What had been a niche platform was suddenly competing with a free and widely accessible tool. InStoried tried innovating, layering emotional analysis and other features on top of their AI, but the gap only widened.

When Abhi (name changed), a veteran teacher on a major ed-tech platform, launched his own startup offering small-batch classes and competitive exam prep, it began with a bang. Students were eager to join, parents trusted him and his YouTube channel hit 14,000 subscribers in no time.

But engagement plateaued after AI chatbots entered the picture. Suddenly, investors weren't interested in talking about funding anymore. The foundation of his model, human-delivered long-form lessons, was “obsolete”, they said.
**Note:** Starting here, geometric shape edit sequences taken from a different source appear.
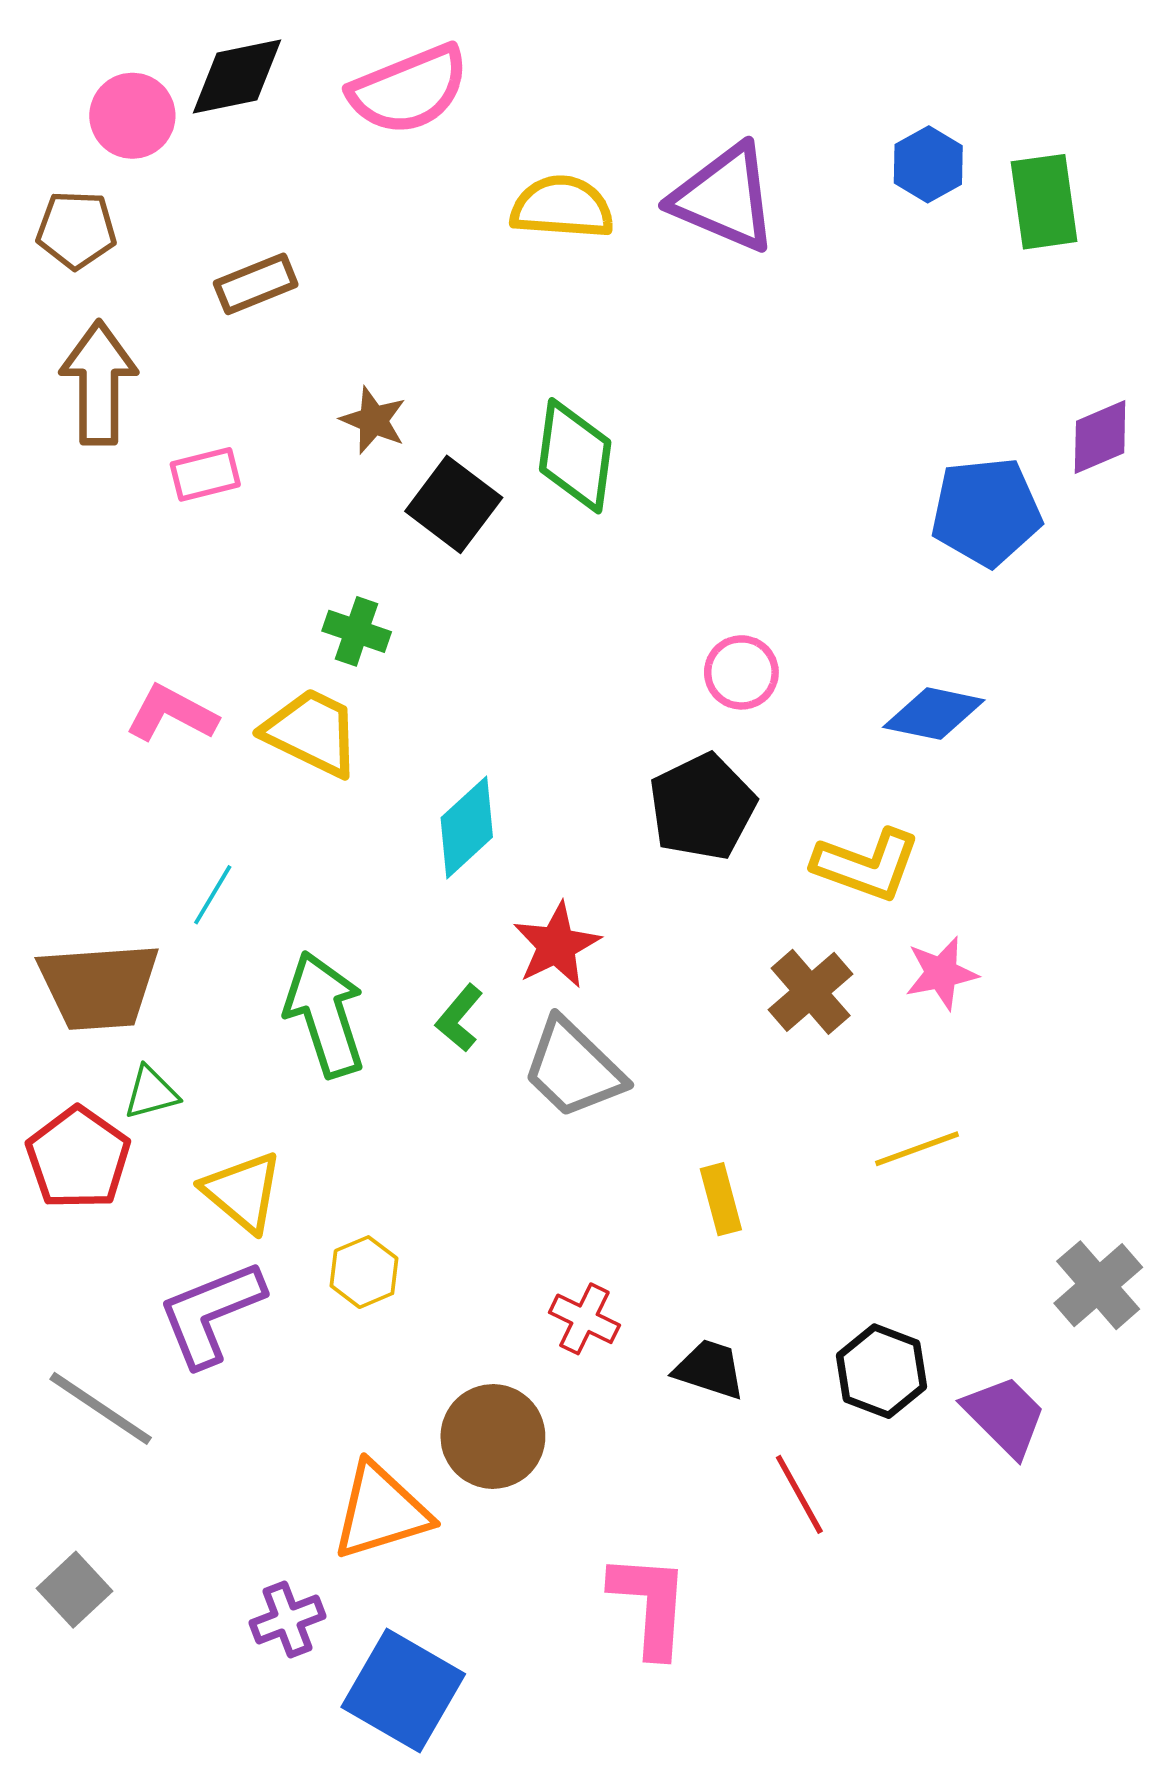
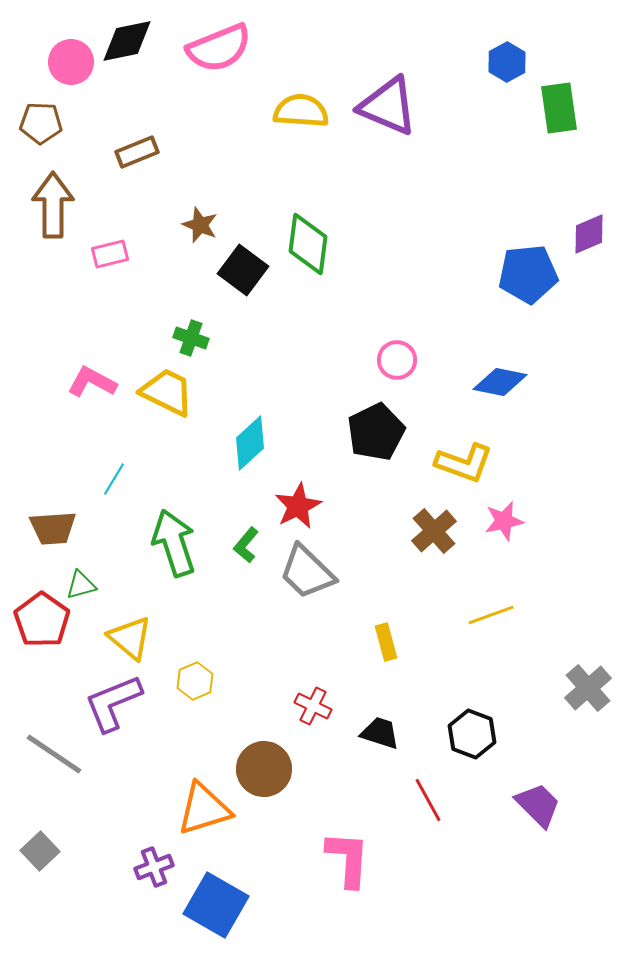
blue hexagon: (928, 164) -> (507, 62), moved
brown trapezoid: (99, 986) -> (53, 528), size x0.7
purple trapezoid: (1005, 1416) -> (538, 805), moved

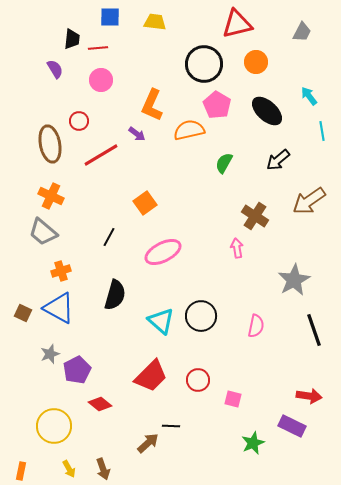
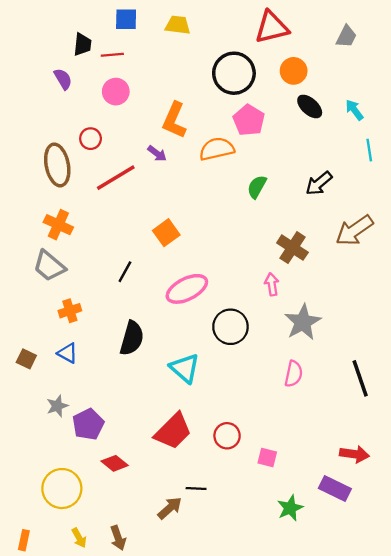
black ellipse: (267, 111) -> (310, 106), moved, size x0.7
gray star: (294, 280) -> (303, 322), moved
blue triangle: (59, 308) -> (68, 353), size x0.6
black circle: (201, 316) -> (230, 327), moved

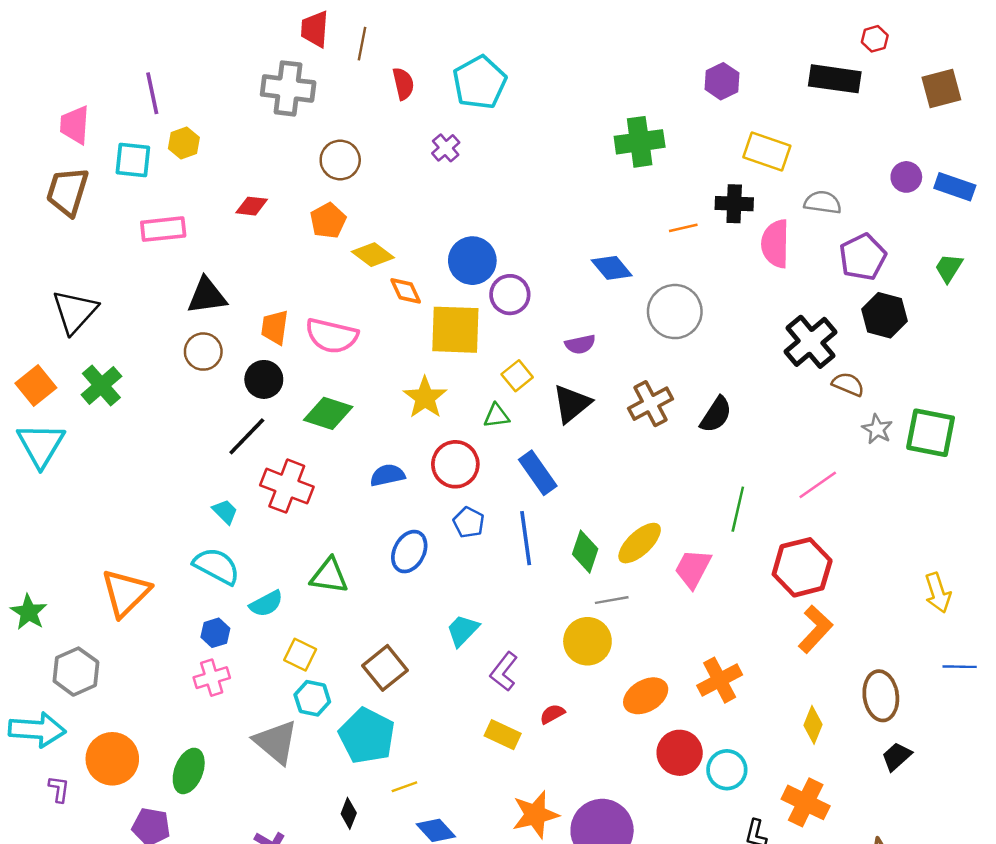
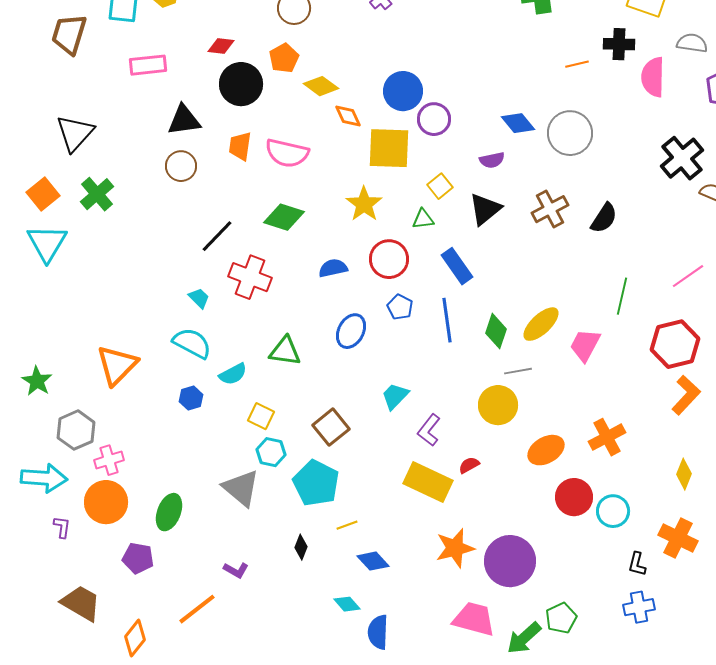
blue diamond: (612, 268) -> (518, 123), moved
black circle: (264, 379) -> (241, 84), moved, size x1.4
pink cross: (212, 678) -> (109, 460), moved
yellow rectangle: (503, 735) -> (428, 482), size x1.6

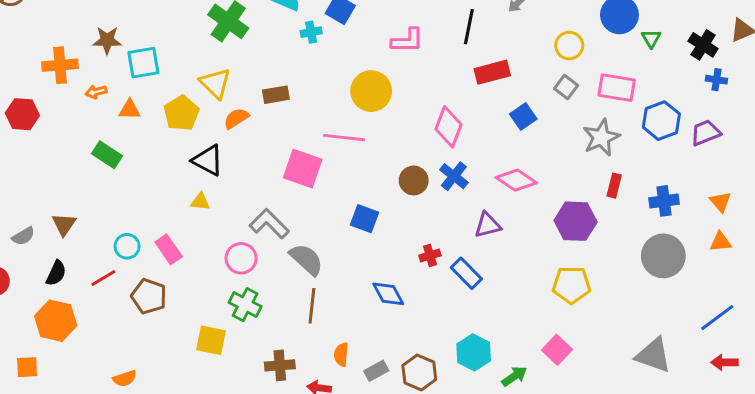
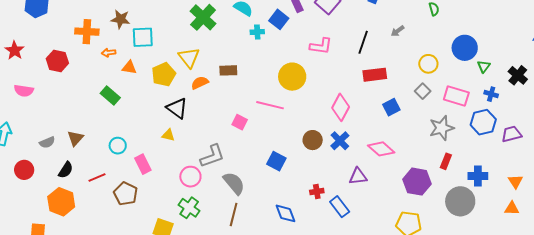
blue cross: (716, 80) -> (491, 94), moved
pink square: (303, 169) -> (240, 122), size x0.6
gray L-shape: (269, 224) -> (212, 156), turned 108
cyan circle: (127, 246) -> (118, 146), moved
gray circle: (663, 256) -> (460, 201), moved

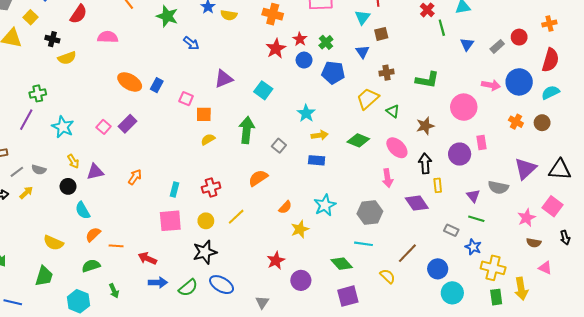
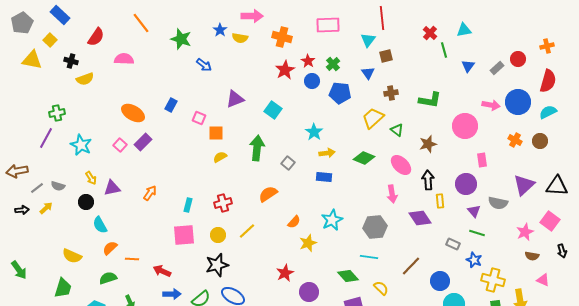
orange ellipse: (130, 82) -> (133, 113), moved
purple circle: (460, 154) -> (466, 184), moved
yellow semicircle: (388, 276) -> (381, 288), moved

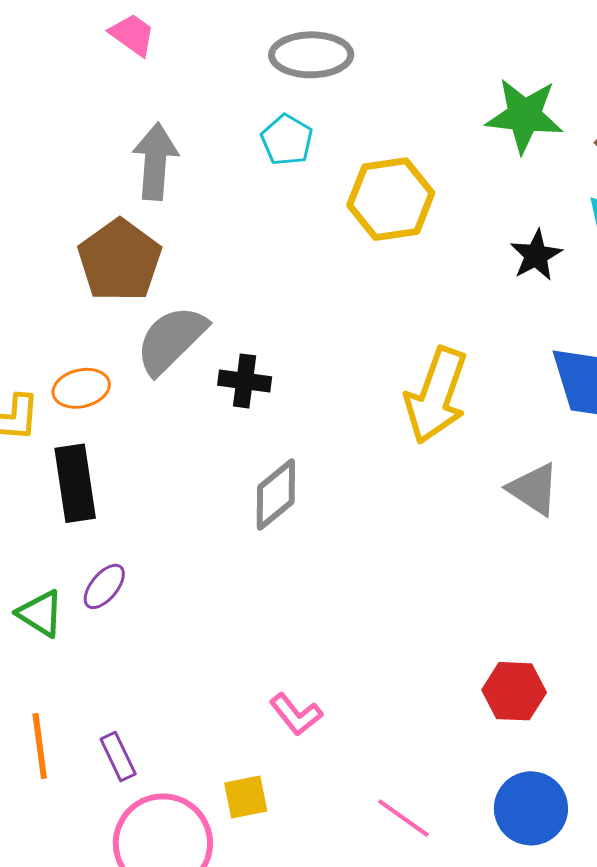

As AI lowers the incremental cost of content production to nearly zero and seemingly erases barriers to entry, startups in sectors where content is the backbone are the first to take the hit. Investors aren't looking to back companies or double down on existing portfolio startups in areas like edtech, storytelling platforms or marketing.

“You don’t even need physical studios or expensive setups anymore. It’s becoming cheaper and more accessible, which means anyone can create content at scale,” says Anirudh Damani, founder, Artha Ventures, a micro-venture-capital (VC) fund.